**INSTRUCTIONS FOR THE TASK**
Your job with the data below is to output exactly the lines from the one holding "ANSWERS TO SECOND" down to the one holding "OF THE CITIZENS OF THE STATE OF FLORIDA", both included, and no others.
-- DATA UNDER STUDY follows --
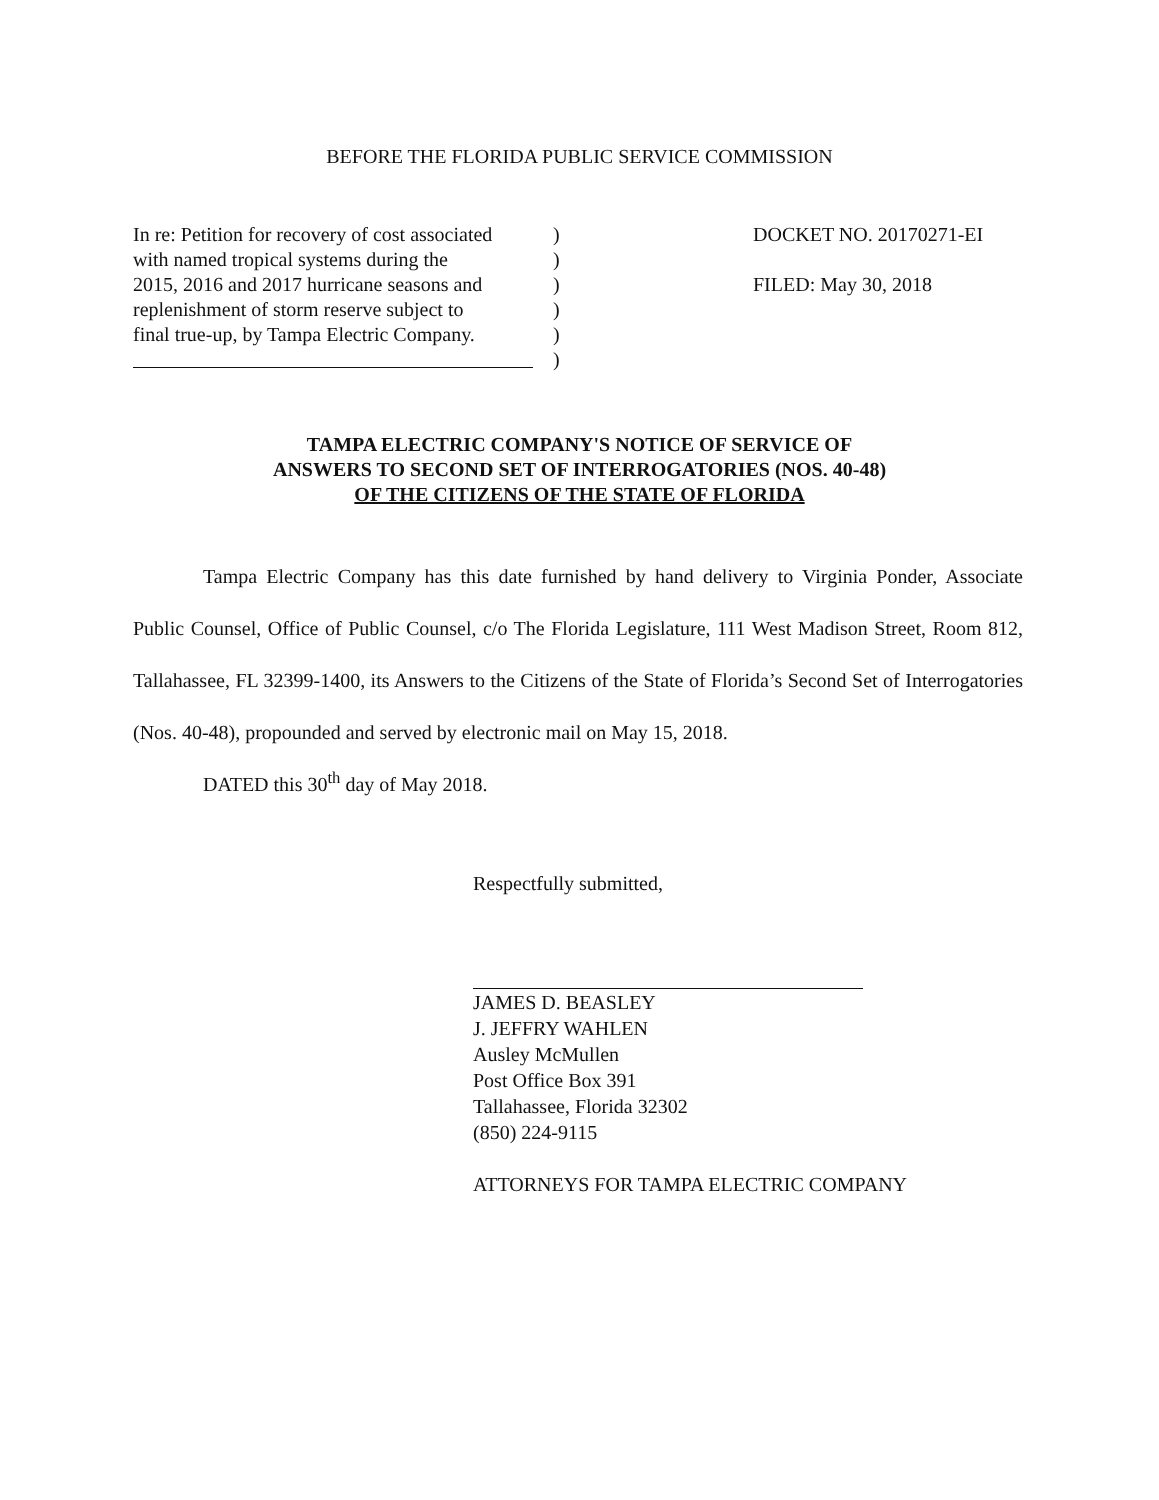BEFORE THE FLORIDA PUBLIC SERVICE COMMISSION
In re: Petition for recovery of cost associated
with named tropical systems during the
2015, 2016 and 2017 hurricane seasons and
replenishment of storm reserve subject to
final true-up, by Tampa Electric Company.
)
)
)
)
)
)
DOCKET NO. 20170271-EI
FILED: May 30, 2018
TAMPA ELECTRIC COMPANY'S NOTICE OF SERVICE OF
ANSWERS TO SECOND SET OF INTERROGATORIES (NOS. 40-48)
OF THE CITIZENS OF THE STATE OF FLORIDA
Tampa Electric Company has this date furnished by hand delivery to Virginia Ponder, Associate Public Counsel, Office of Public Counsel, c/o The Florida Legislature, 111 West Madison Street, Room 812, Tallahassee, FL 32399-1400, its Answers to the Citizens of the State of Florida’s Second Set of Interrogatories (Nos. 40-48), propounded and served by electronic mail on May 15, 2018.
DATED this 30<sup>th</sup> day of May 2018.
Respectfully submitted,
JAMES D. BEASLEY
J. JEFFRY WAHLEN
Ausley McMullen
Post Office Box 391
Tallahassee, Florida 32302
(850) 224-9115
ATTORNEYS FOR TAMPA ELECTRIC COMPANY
-- DATA UNDER STUDY concluded --
**OUTPUT OF THE TASK**
ANSWERS TO SECOND SET OF INTERROGATORIES (NOS. 40-48)
OF THE CITIZENS OF THE STATE OF FLORIDA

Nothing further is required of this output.